[Start of Attachment]

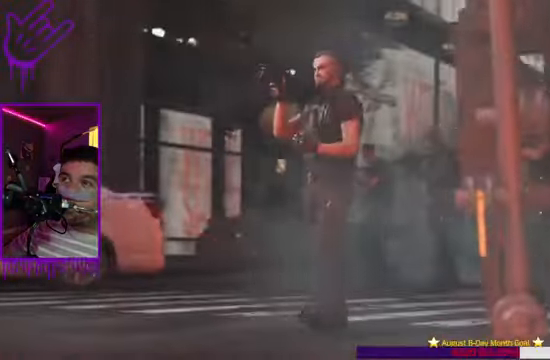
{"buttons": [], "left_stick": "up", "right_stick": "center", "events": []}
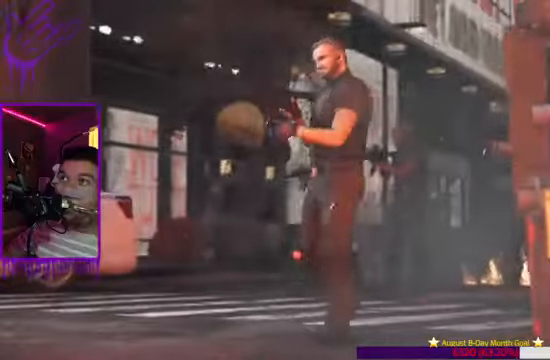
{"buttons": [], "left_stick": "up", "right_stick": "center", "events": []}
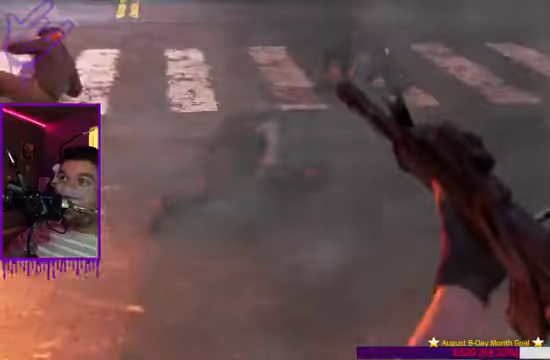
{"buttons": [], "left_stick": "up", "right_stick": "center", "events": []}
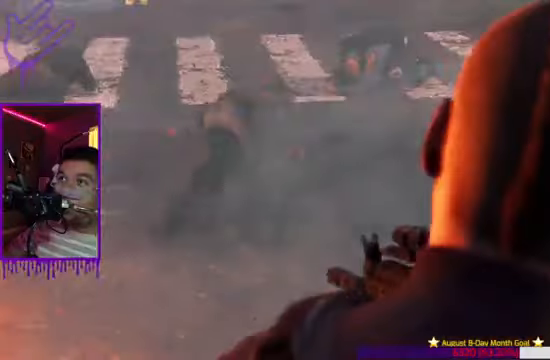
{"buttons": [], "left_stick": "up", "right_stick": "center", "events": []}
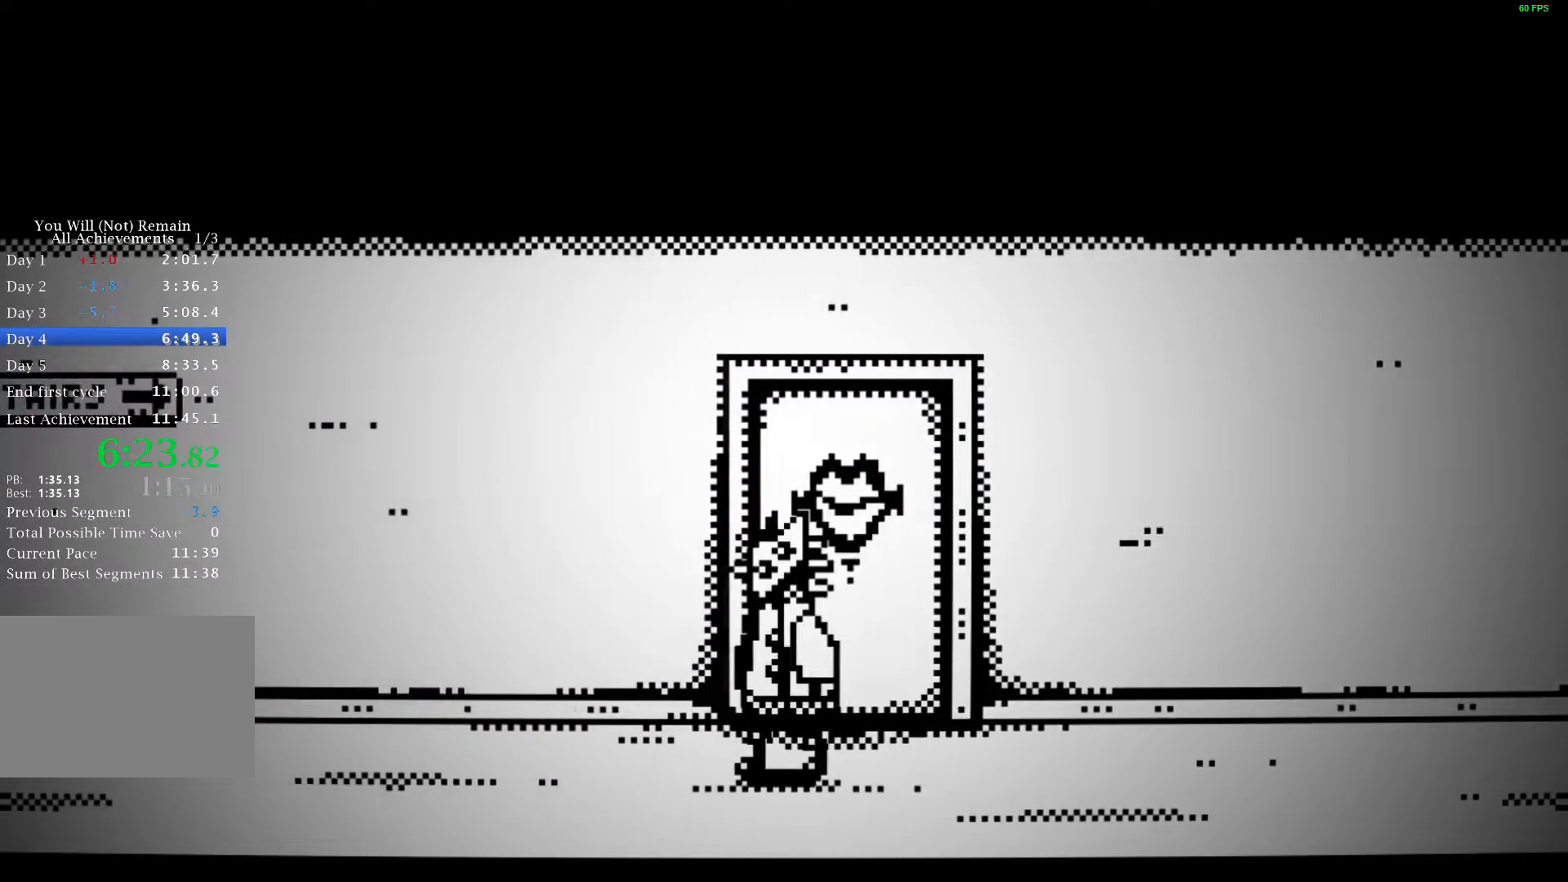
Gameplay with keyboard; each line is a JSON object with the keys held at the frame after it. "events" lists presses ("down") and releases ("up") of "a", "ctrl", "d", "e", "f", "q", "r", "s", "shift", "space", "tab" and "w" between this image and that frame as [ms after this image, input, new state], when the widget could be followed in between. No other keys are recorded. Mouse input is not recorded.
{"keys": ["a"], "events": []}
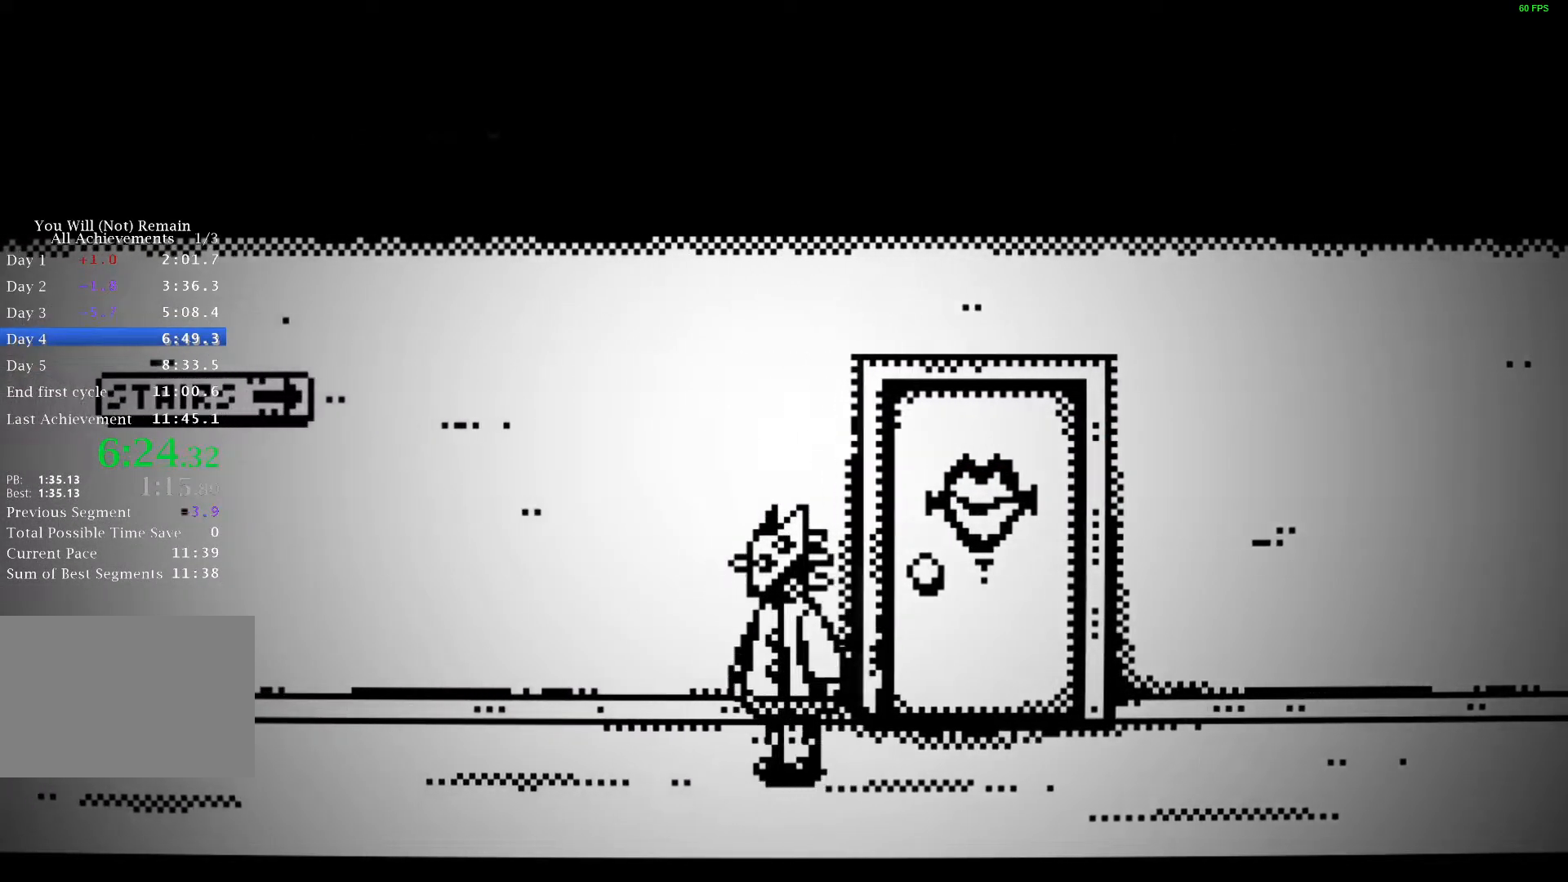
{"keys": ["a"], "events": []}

[End of Attachment]

Reproduce nothing but the lines that run from the line containing "Gameplay with keyboard;" through the last line of the records, inclusive. Omit the pictures.

▸ **Answer space**
Gameplay with keyboard; each line is a JSON object with the keys held at the frame after it. "events" lists presses ("down") and releases ("up") of "a", "ctrl", "d", "e", "f", "q", "r", "s", "shift", "space", "tab" and "w" between this image and that frame as [ms after this image, input, new state], when the widget could be followed in between. No other keys are recorded. Mouse input is not recorded.
{"keys": ["a"], "events": []}
{"keys": ["a"], "events": []}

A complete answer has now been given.